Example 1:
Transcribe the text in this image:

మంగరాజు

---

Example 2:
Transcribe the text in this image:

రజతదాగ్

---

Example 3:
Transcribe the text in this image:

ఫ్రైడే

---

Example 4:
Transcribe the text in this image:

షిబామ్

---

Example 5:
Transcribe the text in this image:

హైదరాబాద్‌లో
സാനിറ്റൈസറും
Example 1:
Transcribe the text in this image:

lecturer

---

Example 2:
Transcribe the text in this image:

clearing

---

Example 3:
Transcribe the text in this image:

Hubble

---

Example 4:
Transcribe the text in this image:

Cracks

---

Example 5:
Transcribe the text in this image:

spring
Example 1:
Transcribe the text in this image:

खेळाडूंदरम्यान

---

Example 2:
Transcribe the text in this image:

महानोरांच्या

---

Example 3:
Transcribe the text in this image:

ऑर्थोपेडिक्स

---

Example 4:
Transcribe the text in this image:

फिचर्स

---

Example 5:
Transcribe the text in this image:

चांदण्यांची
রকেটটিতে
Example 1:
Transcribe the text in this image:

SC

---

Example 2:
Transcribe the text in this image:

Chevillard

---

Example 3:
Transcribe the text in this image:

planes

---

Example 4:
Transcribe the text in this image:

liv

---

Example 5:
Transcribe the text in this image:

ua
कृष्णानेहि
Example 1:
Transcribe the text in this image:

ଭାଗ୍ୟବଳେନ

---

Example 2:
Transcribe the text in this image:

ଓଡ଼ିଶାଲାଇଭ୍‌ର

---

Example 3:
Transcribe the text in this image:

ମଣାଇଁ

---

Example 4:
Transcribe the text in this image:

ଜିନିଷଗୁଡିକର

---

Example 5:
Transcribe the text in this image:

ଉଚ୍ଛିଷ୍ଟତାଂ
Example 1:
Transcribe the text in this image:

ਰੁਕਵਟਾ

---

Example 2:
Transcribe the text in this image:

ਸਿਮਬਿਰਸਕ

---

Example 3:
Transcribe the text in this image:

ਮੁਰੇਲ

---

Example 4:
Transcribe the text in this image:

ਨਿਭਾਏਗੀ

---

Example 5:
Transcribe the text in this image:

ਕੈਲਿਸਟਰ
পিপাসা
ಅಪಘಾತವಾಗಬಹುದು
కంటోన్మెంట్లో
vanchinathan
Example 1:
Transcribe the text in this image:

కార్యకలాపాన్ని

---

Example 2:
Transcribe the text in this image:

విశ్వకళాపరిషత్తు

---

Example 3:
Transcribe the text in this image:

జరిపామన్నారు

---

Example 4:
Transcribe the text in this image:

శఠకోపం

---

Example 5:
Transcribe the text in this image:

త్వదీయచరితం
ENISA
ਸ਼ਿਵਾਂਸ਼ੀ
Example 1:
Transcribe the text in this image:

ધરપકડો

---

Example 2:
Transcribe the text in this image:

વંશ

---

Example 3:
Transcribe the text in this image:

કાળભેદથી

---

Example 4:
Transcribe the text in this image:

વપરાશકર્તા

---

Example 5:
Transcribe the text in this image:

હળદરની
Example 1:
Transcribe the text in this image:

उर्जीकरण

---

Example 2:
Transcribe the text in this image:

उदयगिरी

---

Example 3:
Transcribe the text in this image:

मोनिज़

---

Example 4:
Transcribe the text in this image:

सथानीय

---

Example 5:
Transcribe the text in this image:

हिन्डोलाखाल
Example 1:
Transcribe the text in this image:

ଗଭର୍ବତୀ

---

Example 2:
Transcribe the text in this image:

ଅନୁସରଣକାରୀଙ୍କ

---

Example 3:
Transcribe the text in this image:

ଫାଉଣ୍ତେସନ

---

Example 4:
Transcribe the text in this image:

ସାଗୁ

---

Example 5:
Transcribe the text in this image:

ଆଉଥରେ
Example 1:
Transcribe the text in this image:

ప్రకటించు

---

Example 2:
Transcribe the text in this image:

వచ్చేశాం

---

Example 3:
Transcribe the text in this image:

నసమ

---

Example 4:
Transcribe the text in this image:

• • • • • • •

Would you write out all the records exactly as they read?

Example 1:
Transcribe the text in this image:

మంగరాజు

---

Example 2:
Transcribe the text in this image:

రజతదాగ్

---

Example 3:
Transcribe the text in this image:

ఫ్రైడే

---

Example 4:
Transcribe the text in this image:

షిబామ్

---

Example 5:
Transcribe the text in this image:

హైదరాబాద్‌లో
സാനിറ്റൈസറും
Example 1:
Transcribe the text in this image:

lecturer

---

Example 2:
Transcribe the text in this image:

clearing

---

Example 3:
Transcribe the text in this image:

Hubble

---

Example 4:
Transcribe the text in this image:

Cracks

---

Example 5:
Transcribe the text in this image:

spring
Example 1:
Transcribe the text in this image:

खेळाडूंदरम्यान

---

Example 2:
Transcribe the text in this image:

महानोरांच्या

---

Example 3:
Transcribe the text in this image:

ऑर्थोपेडिक्स

---

Example 4:
Transcribe the text in this image:

फिचर्स

---

Example 5:
Transcribe the text in this image:

चांदण्यांची
রকেটটিতে
Example 1:
Transcribe the text in this image:

SC

---

Example 2:
Transcribe the text in this image:

Chevillard

---

Example 3:
Transcribe the text in this image:

planes

---

Example 4:
Transcribe the text in this image:

liv

---

Example 5:
Transcribe the text in this image:

ua
कृष्णानेहि
Example 1:
Transcribe the text in this image:

ଭାଗ୍ୟବଳେନ

---

Example 2:
Transcribe the text in this image:

ଓଡ଼ିଶାଲାଇଭ୍‌ର

---

Example 3:
Transcribe the text in this image:

ମଣାଇଁ

---

Example 4:
Transcribe the text in this image:

ଜିନିଷଗୁଡିକର

---

Example 5:
Transcribe the text in this image:

ଉଚ୍ଛିଷ୍ଟତାଂ
Example 1:
Transcribe the text in this image:

ਰੁਕਵਟਾ

---

Example 2:
Transcribe the text in this image:

ਸਿਮਬਿਰਸਕ

---

Example 3:
Transcribe the text in this image:

ਮੁਰੇਲ

---

Example 4:
Transcribe the text in this image:

ਨਿਭਾਏਗੀ

---

Example 5:
Transcribe the text in this image:

ਕੈਲਿਸਟਰ
পিপাসা
ಅಪಘಾತವಾಗಬಹುದು
కంటోన్మెంట్లో
vanchinathan
Example 1:
Transcribe the text in this image:

కార్యకలాపాన్ని

---

Example 2:
Transcribe the text in this image:

విశ్వకళాపరిషత్తు

---

Example 3:
Transcribe the text in this image:

జరిపామన్నారు

---

Example 4:
Transcribe the text in this image:

శఠకోపం

---

Example 5:
Transcribe the text in this image:

త్వదీయచరితం
ENISA
ਸ਼ਿਵਾਂਸ਼ੀ
Example 1:
Transcribe the text in this image:

ધરપકડો

---

Example 2:
Transcribe the text in this image:

વંશ

---

Example 3:
Transcribe the text in this image:

કાળભેદથી

---

Example 4:
Transcribe the text in this image:

વપરાશકર્તા

---

Example 5:
Transcribe the text in this image:

હળદરની
Example 1:
Transcribe the text in this image:

उर्जीकरण

---

Example 2:
Transcribe the text in this image:

उदयगिरी

---

Example 3:
Transcribe the text in this image:

मोनिज़

---

Example 4:
Transcribe the text in this image:

सथानीय

---

Example 5:
Transcribe the text in this image:

हिन्डोलाखाल
Example 1:
Transcribe the text in this image:

ଗଭର୍ବତୀ

---

Example 2:
Transcribe the text in this image:

ଅନୁସରଣକାରୀଙ୍କ

---

Example 3:
Transcribe the text in this image:

ଫାଉଣ୍ତେସନ

---

Example 4:
Transcribe the text in this image:

ସାଗୁ

---

Example 5:
Transcribe the text in this image:

ଆଉଥରେ
Example 1:
Transcribe the text in this image:

ప్రకటించు

---

Example 2:
Transcribe the text in this image:

వచ్చేశాం

---

Example 3:
Transcribe the text in this image:

నసమ

---

Example 4:
Transcribe the text in this image:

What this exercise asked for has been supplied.